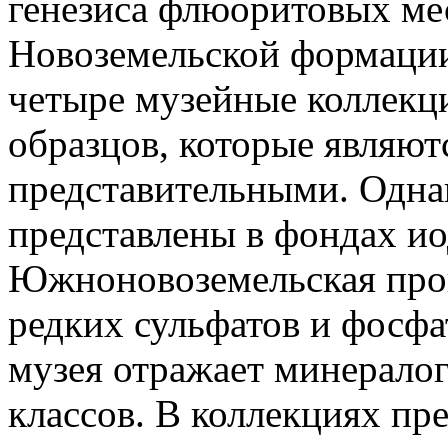
генезиса флюоритовых ме
Новоземельской формации
четыре музейные коллекц
образцов, которые являют
представительными. Однак
представлены в фондах и
Южноновоземельская пров
редких сульфатов и фосф
музея отражает минералог
классов. В коллекциях пр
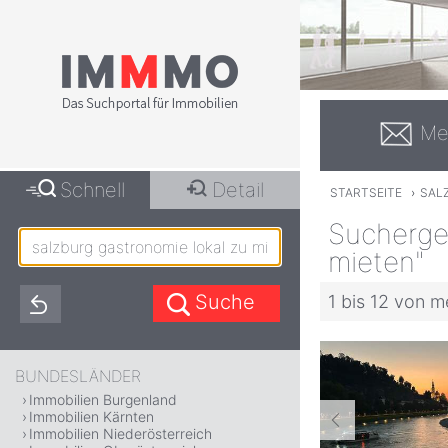
Me
Schnell
Detail
STARTSEITE
›
SAL
Suchergeb
mieten"
1 bis 12 von m
BUNDESLÄNDER
Immobilien Burgenland
Immobilien Kärnten
Immobilien Niederösterreich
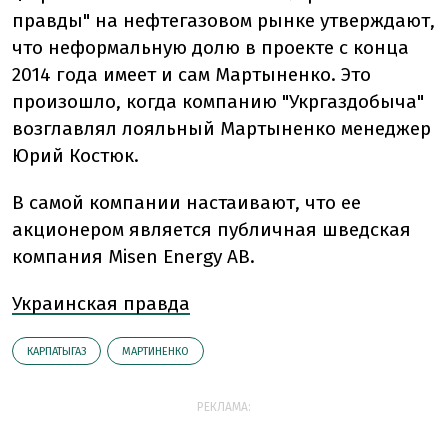
правды" на нефтегазовом рынке утверждают,
что неформальную долю в проекте с конца
2014 года имеет и сам Мартыненко. Это
произошло, когда компанию "Укргаздобыча"
возглавлял лояльный Мартыненко менеджер
Юрий Костюк.
В самой компании настаивают, что ее
акционером является публичная шведская
компания Misen Energy АВ.
Украинская правда
КАРПАТЫГАЗ
МАРТИНЕНКО
РЕКЛАМА:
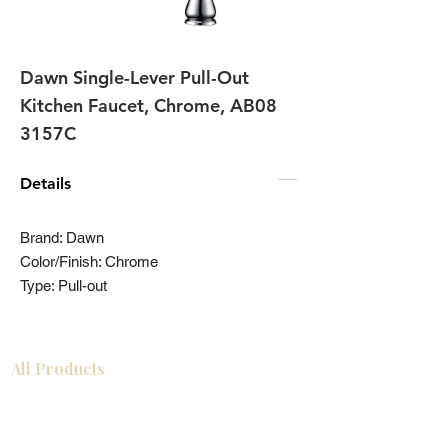
圖
庫
外
Dawn Single-Lever Pull-Out
Kitchen Faucet, Chrome, AB08
3157C
Details
Brand: Dawn
Color/Finish: Chrome
Type: Pull-out
All Products
浴室
厨房
衣柜
台面
地板
瓷砖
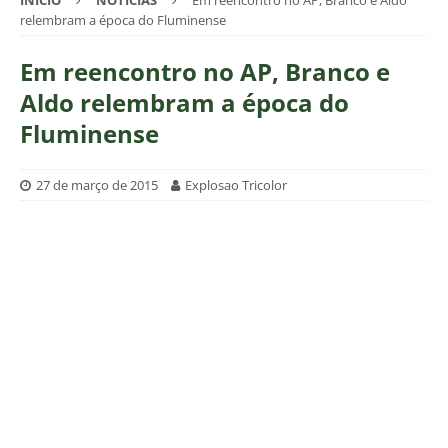
INÍCIO
NOTÍCIAS
Em reencontro no AP, Branco e Aldo
relembram a época do Fluminense
Em reencontro no AP, Branco e
Aldo relembram a época do
Fluminense
27 de março de 2015
Explosao Tricolor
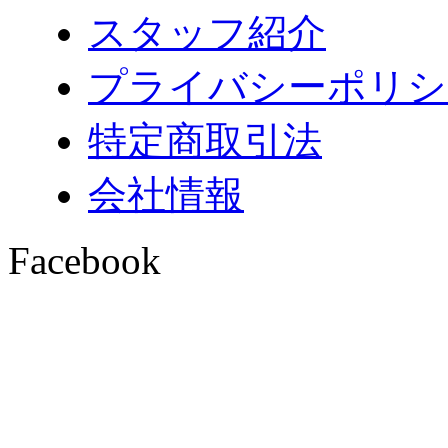
スタッフ紹介
プライバシーポリシ
特定商取引法
会社情報
Facebook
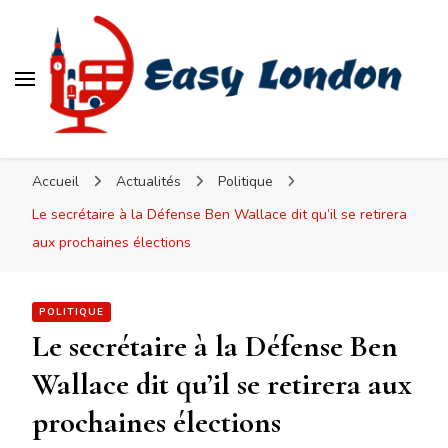
Easy London
Accueil
Actualités
Politique
Le secrétaire à la Défense Ben Wallace dit qu’il se retirera
aux prochaines élections
POLITIQUE
Le secrétaire à la Défense Ben
Wallace dit qu’il se retirera aux
prochaines élections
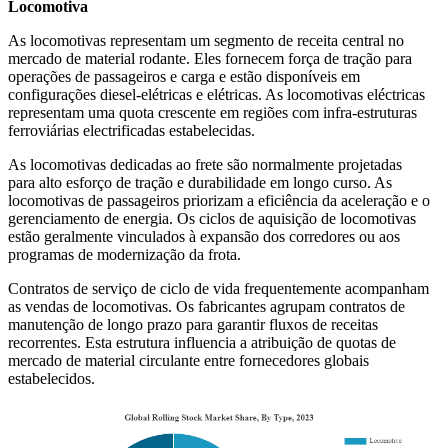
Locomotiva
As locomotivas representam um segmento de receita central no
mercado de material rodante. Eles fornecem força de tração para
operações de passageiros e carga e estão disponíveis em
configurações diesel-elétricas e elétricas. As locomotivas eléctricas
representam uma quota crescente em regiões com infra-estruturas
ferroviárias electrificadas estabelecidas.
As locomotivas dedicadas ao frete são normalmente projetadas
para alto esforço de tração e durabilidade em longo curso. As
locomotivas de passageiros priorizam a eficiência da aceleração e o
gerenciamento de energia. Os ciclos de aquisição de locomotivas
estão geralmente vinculados à expansão dos corredores ou aos
programas de modernização da frota.
Contratos de serviço de ciclo de vida frequentemente acompanham
as vendas de locomotivas. Os fabricantes agrupam contratos de
manutenção de longo prazo para garantir fluxos de receitas
recorrentes. Esta estrutura influencia a atribuição de quotas de
mercado de material circulante entre fornecedores globais
estabelecidos.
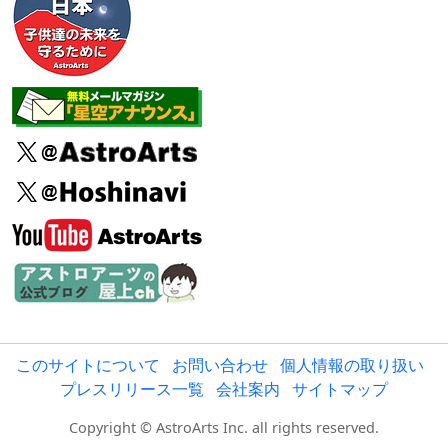
このサイトについて
お問い合わせ
個人情報の取り扱い
プレスリリース一覧
会社案内
サイトマップ
Copyright © AstroArts Inc. all rights reserved.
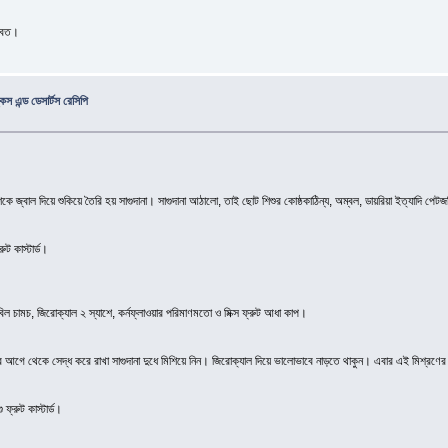
শরবত।
স এন্ড ডেসার্টস রেসিপি
জ্বাল দিয়ে শুকিয়ে তৈরি হয় সাগুদানা। সাগুদানা আঠালো, তাই ছোট শিশুর কোষ্ঠকাঠিন্য, অম্বল, ডায়রিয়া ইত্যাদি পে
ুট কাস্টার্ড।
েবিল চামচ, জিরোক্যাল ২ স্যাশে, কর্নফ্লাওয়ার পরিমাণমতো ও মিক্স ফ্রুট আধা কাপ।
পর আগে থেকে সেদ্ধ করে রাখা সাগুদানা দুধে মিশিয়ে নিন। জিরোক্যাল দিয়ে ভালোভাবে নাড়তে থাকুন। এবার এই মিশ্রণের ম
 ফ্রুট কাস্টার্ড।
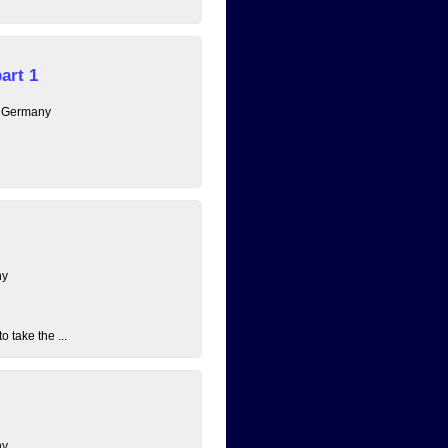
art 1
, Germany
ny
 take the ...
ny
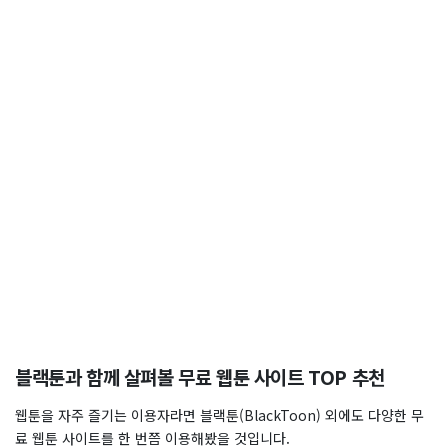
블랙툰과 함께 살펴볼 무료 웹툰 사이트 TOP 추천
웹툰을 자주 즐기는 이용자라면 블랙툰(BlackToon) 외에도 다양한 무
료 웹툰 사이트를 한 번쯤 이용해봤을 것입니다.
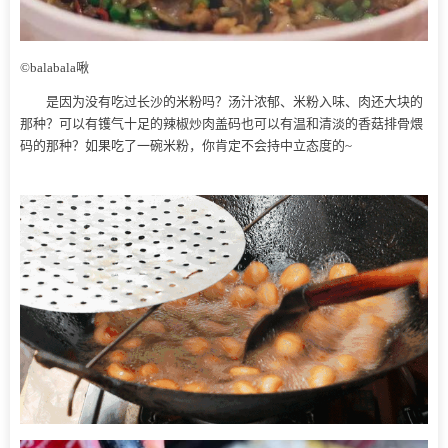
©balabala啾
是因为没有吃过长沙的米粉吗？汤汁浓郁、米粉入味、肉还大块的
那种？可以有镬气十足的辣椒炒肉盖码也可以有温和清淡的香菇排骨煨
码的那种？如果吃了一碗米粉，你肯定不会持中立态度的~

::::

List every line in the items above that contains the string "Fluminense", treating uppercase and lowercase letters as distinct.

relembram a época do Fluminense
Fluminense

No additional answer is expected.